• やること:
カシオグループの安全衛生と健康管理についての本文を、最後の文の後から書き進めてもらえますか。

• 本文:
□ □ □
マネジメント
社会的背景
近年、過重労働による健康障害やメンタルヘルス不調が社会的に問題視されている状況の中で、従業員の心身の健康の保持増進は重要な取り組みと認識しています。
新型コロナウイルス感染症への対策として在宅勤務制度を導入し、産業医や医療スタッフと従業員間でのオンラインによる面談も開始しました。

カシオグループにおけるリスクと機会
従業員一人ひとりが健康で安全に働くことができなければ、能力を最大限に発揮することはできません。労働安全衛生法をはじめとする各種法律や就業規則に基づき、「従業員の健康保持・増進」と「労働災害の防止・再発防止」の実現を図るため、全ての従業員が安心して働ける職場づくりをグループ全体で推進しています。海外グループ会社においても、当該国の法規制を遵守し、同様に対策を行っています。
方針
カシオグループ倫理行動規範の第4項では、健康を保持・増進する取り組みに積極的に参画することを掲げています。グループ全体で社員の健康を推進しています。
「カシオグループ 健康保持・増進に関する基本方針」
私たちは、健康を保持・増進するための取り組みに積極的に参画します。
また、自分自身の健康だけでなく、周囲の健康にも配慮します。
体制
安全衛生・健康管理体制
会社の担当役員が健保の理事長を兼任することで健保と会社の連携がスムーズなものとなり、健保と会社が一体となって、従業員の安全衛生および健康管理を推進しています。
各事業場に設置された「安全衛生委員会」は、会社側と組合側から選出された半々の人数の委員によって構成され、社員の安全衛生に関わる以下の事項を毎月1回審議しています。
□ □ □
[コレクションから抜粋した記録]
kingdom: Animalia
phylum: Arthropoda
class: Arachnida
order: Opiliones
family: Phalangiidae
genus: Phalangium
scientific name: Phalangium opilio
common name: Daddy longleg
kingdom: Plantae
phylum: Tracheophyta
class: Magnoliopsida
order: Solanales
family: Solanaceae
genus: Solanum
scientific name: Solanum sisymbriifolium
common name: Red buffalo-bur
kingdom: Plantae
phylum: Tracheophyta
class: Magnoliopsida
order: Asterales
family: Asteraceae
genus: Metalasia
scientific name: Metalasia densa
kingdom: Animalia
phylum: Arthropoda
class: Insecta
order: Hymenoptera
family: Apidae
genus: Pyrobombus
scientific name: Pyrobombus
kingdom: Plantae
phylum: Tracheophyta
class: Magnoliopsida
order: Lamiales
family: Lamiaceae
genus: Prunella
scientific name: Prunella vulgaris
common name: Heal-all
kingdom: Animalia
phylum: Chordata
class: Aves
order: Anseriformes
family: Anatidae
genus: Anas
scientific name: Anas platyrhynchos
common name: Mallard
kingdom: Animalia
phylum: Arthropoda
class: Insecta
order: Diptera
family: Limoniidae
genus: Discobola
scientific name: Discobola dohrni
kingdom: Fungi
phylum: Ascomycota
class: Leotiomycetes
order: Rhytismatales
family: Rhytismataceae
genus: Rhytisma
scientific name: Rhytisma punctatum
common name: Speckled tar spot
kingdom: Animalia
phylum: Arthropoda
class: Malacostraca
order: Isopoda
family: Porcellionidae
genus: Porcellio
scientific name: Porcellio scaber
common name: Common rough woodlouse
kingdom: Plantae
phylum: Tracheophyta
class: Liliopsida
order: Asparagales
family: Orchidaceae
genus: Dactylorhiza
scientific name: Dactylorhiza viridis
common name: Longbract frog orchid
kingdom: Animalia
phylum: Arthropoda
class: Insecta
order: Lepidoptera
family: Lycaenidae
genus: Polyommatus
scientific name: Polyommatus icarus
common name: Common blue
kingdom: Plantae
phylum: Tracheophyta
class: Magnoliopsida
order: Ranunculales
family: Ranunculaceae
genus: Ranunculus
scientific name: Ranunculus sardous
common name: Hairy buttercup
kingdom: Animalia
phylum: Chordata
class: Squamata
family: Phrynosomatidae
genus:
□ □ □
• 回答:
- 従業員の危険、健康障害の防止等 に関する基本となるべき対策に関する事
- 従業員の健康の保持増進を図るために、基本となるべき対策に関する事
- 労働災害の原因及び再発防止対策に関する事
- 全3号に掲げるもののほか、従業員の健康障害の防止及び健康保持増進に関する重要事象(労働安全衛生法第22条)に関する事

マテリアリティのKPIと実績
評価 ◎:すべての目標達成、○:目標をおおむね達成、△:成果より課題が残る、×:進捗なし
2019年度の目標とKPI | 2019年度実績 | 評価 | 2020年度の目標とKPI |
---|---|---|---|
定期健診の事後措置実施率80%以上 |
|
○ | 定期健診の事後措置実施率80%以上を維持 |
|
|
△ |
|
|
|
○ |
|
活動実績
定期健康診断
定期健康診断は法定項目にとどまらず、社員の健康保持、習慣病予防のための項目を多数追加して実施し、受診率も毎年ほぼ100%となっています。定期健診では、高精度レントゲンが可能なデジタル健診車を使用、35歳以上の従業員は病院での受診とし、胃部検診は高精度レントゲンと内視鏡の選択制にしています。さらに40歳以上の従業員の希望者は人間ドックを受診できるようにしています。事後措置についてもルールを統一化し、有所見者の事後措置実施率の向上を図っています。また、従業員一人ひとりの健康意識を啓発・促進することを目的に、予め定めた目標の達成者に対してポイントを付与する健康増進報奨制度を導入しています。ポイントは健康関連商品と交換することができます。また、海外赴任者に対しても年1回の定期健康診断を義務付け、結果に基づいて産業医による指導が行われています。
生活習慣病対策への取り組み

生活習慣病予防について、カシオ健保とともに「運動」「食生活」に焦点をあてた取り組みを進めています。特定保健指導対象者に対して、自身の生活習慣を振り返ってもらい、運動の目標・食事の目標を設定することで生活習慣の改善を支援しています。社員食堂では、カロリー・栄養バランスを考慮した「ヘルシーメニュー」を随時提供しています。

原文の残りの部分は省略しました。